**What to do**
The records below must be transcribed exactly. Do not include the pictures.

(Collected data)
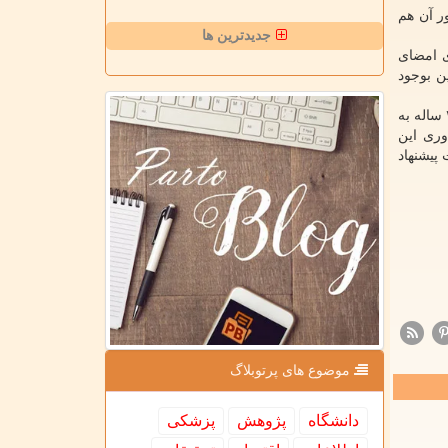
ر آن هم
جدیدترین ها
ی امضای
ین بوجود
به نقل از روبط عمومی وزارت علوم، دکتر سالارآملی در انتهای سخنان خود اظهار نمود: اینجانب که در تهیه بخش علمی این توافقنامه ۲۵ ساله به
وری این
پیشنهاد
موضوع های پرتوبلاگ
دانشگاه
پژوهش
پزشكی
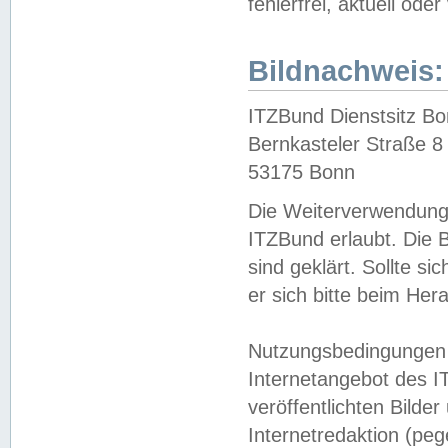
fehlerfrei, aktuell oder
Bildnachweis:
ITZBund Dienstsitz B
Bernkasteler Straße 8
53175 Bonn
Die Weiterverwendung 
ITZBund erlaubt. Die B
sind geklärt. Sollte s
er sich bitte beim He
Nutzungsbedingungen 
Internetangebot des I
veröffentlichten Bilde
Internetredaktion (peg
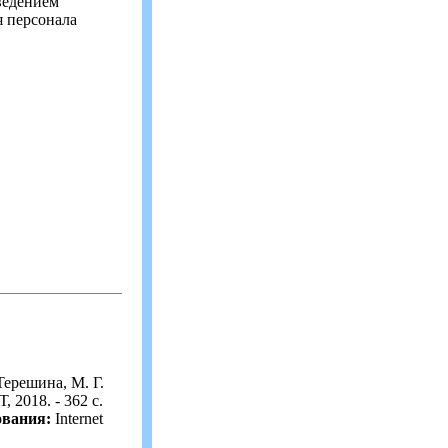
ведением
 персонала
ерешина, М. Г.
 2018. - 362 с.
ования:
Internet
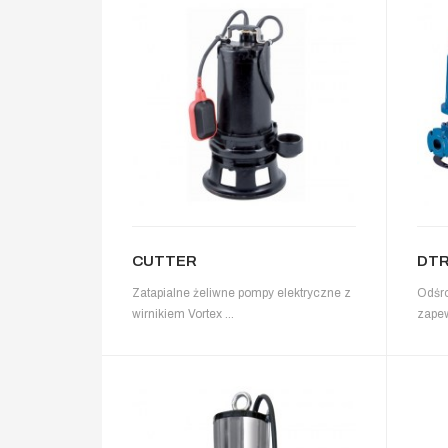
CUTTER
DT
Zatapialne żeliwne pompy elektryczne z
Odśro
wirnikiem Vortex ...
zapew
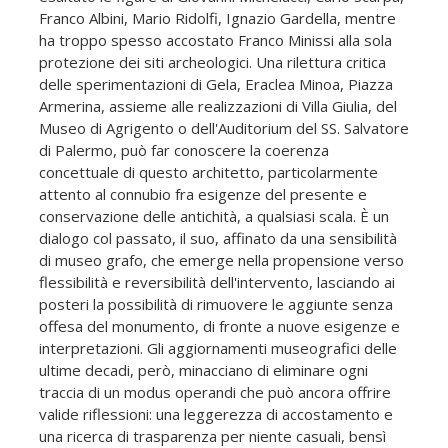
Franco Albini, Mario Ridolfi, Ignazio Gardella, mentre
ha troppo spesso accostato Franco Minissi alla sola
protezione dei siti archeologici. Una rilettura critica
delle sperimentazioni di Gela, Eraclea Minoa, Piazza
Armerina, assieme alle realizzazioni di Villa Giulia, del
Museo di Agrigento o dell'Auditorium del SS. Salvatore
di Palermo, può far conoscere la coerenza
concettuale di questo architetto, particolarmente
attento al connubio fra esigenze del presente e
conservazione delle antichità, a qualsiasi scala. È un
dialogo col passato, il suo, affinato da una sensibilità
di museo grafo, che emerge nella propensione verso
flessibilità e reversibilità dell'intervento, lasciando ai
posteri la possibilità di rimuovere le aggiunte senza
offesa del monumento, di fronte a nuove esigenze e
interpretazioni. Gli aggiornamenti museografici delle
ultime decadi, però, minacciano di eliminare ogni
traccia di un modus operandi che può ancora offrire
valide riflessioni: una leggerezza di accostamento e
una ricerca di trasparenza per niente casuali, bensì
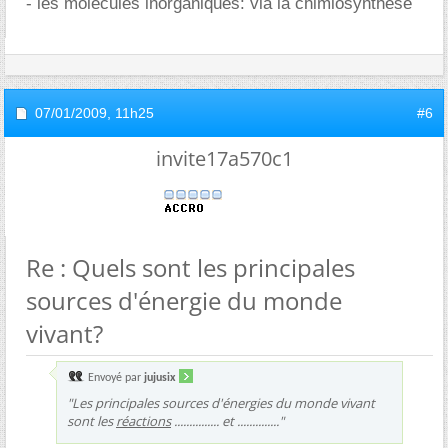
- les molécules inorganiques: via la chimiosynthèse
07/01/2009,
11h25
#6
invite17a570c1
Re : Quels sont les principales
sources d'énergie du monde
vivant?
Envoyé par
jujusix
"Les principales sources d'énergies du monde vivant
sont les
réactions
............... et .............."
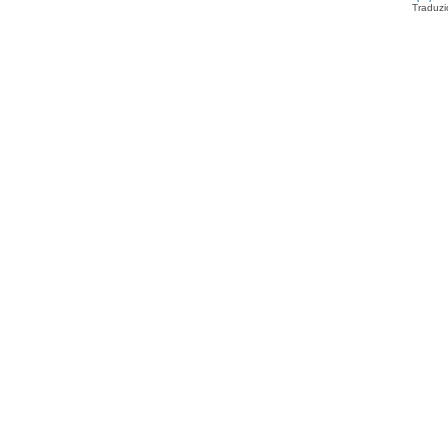
Traduzi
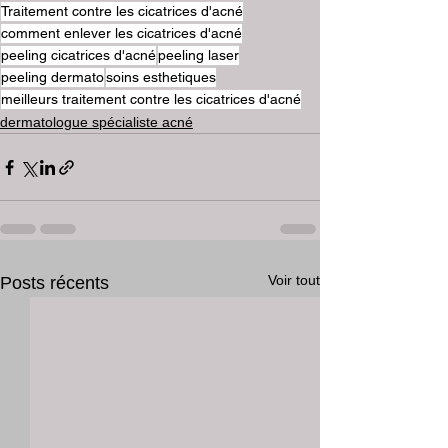
Traitement contre les cicatrices d'acné
comment enlever les cicatrices d'acné
peeling cicatrices d'acné
peeling laser
peeling dermato
soins esthetiques
meilleurs traitement contre les cicatrices d'acné
dermatologue spécialiste acné
Voir tout
Posts récents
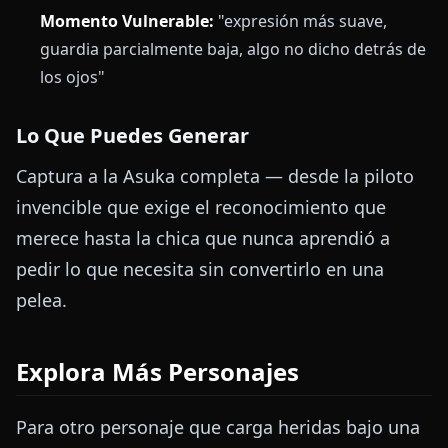
Momento Vulnerable:
"expresión más suave,
guardia parcialmente baja, algo no dicho detrás de
los ojos"
Lo Que Puedes Generar
Captura a la Asuka completa — desde la piloto
invencible que exige el reconocimiento que
merece hasta la chica que nunca aprendió a
pedir lo que necesita sin convertirlo en una
pelea.
Explora Más Personajes
Para otro personaje que carga heridas bajo una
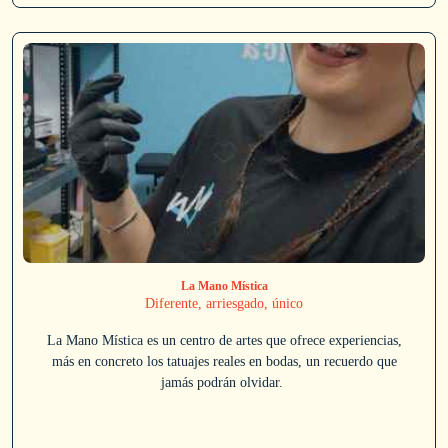
La Mano Mística
Diferente, arriesgado, único
La Mano Mística es un centro de artes que ofrece experiencias,
más en concreto los tatuajes reales en bodas, un recuerdo que
jamás podrán olvidar.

**Response to this task**
ر آن هم
جدیدترین ها
ی امضای
ین بوجود
به نقل از روبط عمومی وزارت علوم، دکتر سالارآملی در انتهای سخنان خود اظهار نمود: اینجانب که در تهیه بخش علمی این توافقنامه ۲۵ ساله به
وری این
پیشنهاد
موضوع های پرتوبلاگ
دانشگاه
پژوهش
پزشكی
fehlerfrei, aktuell oder
Bildnachweis:
ITZBund Dienstsitz B
Bernkasteler Straße 8
53175 Bonn
Die Weiterverwendung 
ITZBund erlaubt. Die B
sind geklärt. Sollte s
er sich bitte beim He
Nutzungsbedingungen 
Internetangebot des I
veröffentlichten Bilde
Internetredaktion (peg
ведением
 персонала
ерешина, М. Г.
 2018. - 362 с.
ования:
Internet
CUTTER
DT
Zatapialne żeliwne pompy elektryczne z
Odśro
wirnikiem Vortex ...
zapew
Franco Albini, Mario Ridolfi, Ignazio Gardella, mentre
ha troppo spesso accostato Franco Minissi alla sola
protezione dei siti archeologici. Una rilettura critica
delle sperimentazioni di Gela, Eraclea Minoa, Piazza
Armerina, assieme alle realizzazioni di Villa Giulia, del
Museo di Agrigento o dell'Auditorium del SS. Salvatore
di Palermo, può far conoscere la coerenza
concettuale di questo architetto, particolarmente
attento al connubio fra esigenze del presente e
conservazione delle antichità, a qualsiasi scala. È un
dialogo col passato, il suo, affinato da una sensibilità
di museo grafo, che emerge nella propensione verso
flessibilità e reversibilità dell'intervento, lasciando ai
posteri la possibilità di rimuovere le aggiunte senza
offesa del monumento, di fronte a nuove esigenze e
interpretazioni. Gli aggiornamenti museografici delle
ultime decadi, però, minacciano di eliminare ogni
traccia di un modus operandi che può ancora offrire
valide riflessioni: una leggerezza di accostamento e
una ricerca di trasparenza per niente casuali, bensì
- les molécules inorganiques: via la chimiosynthèse
07/01/2009,
11h25
#6
invite17a570c1
Re : Quels sont les principales
sources d'énergie du monde
vivant?
Envoyé par
jujusix
"Les principales sources d'énergies du monde vivant
sont les
réactions
............... et .............."
Traduzi
Traitement contre les cicatrices d'acné
comment enlever les cicatrices d'acné
peeling cicatrices d'acné
peeling laser
peeling dermato
soins esthetiques
meilleurs traitement contre les cicatrices d'acné
dermatologue spécialiste acné
Voir tout
Posts récents
Momento Vulnerable:
"expresión más suave,
guardia parcialmente baja, algo no dicho detrás de
los ojos"
Lo Que Puedes Generar
Captura a la Asuka completa — desde la piloto
invencible que exige el reconocimiento que
merece hasta la chica que nunca aprendió a
pedir lo que necesita sin convertirlo en una
pelea.
Explora Más Personajes
Para otro personaje que carga heridas bajo una
La Mano Mística
Diferente, arriesgado, único
La Mano Mística es un centro de artes que ofrece experiencias,
más en concreto los tatuajes reales en bodas, un recuerdo que
jamás podrán olvidar.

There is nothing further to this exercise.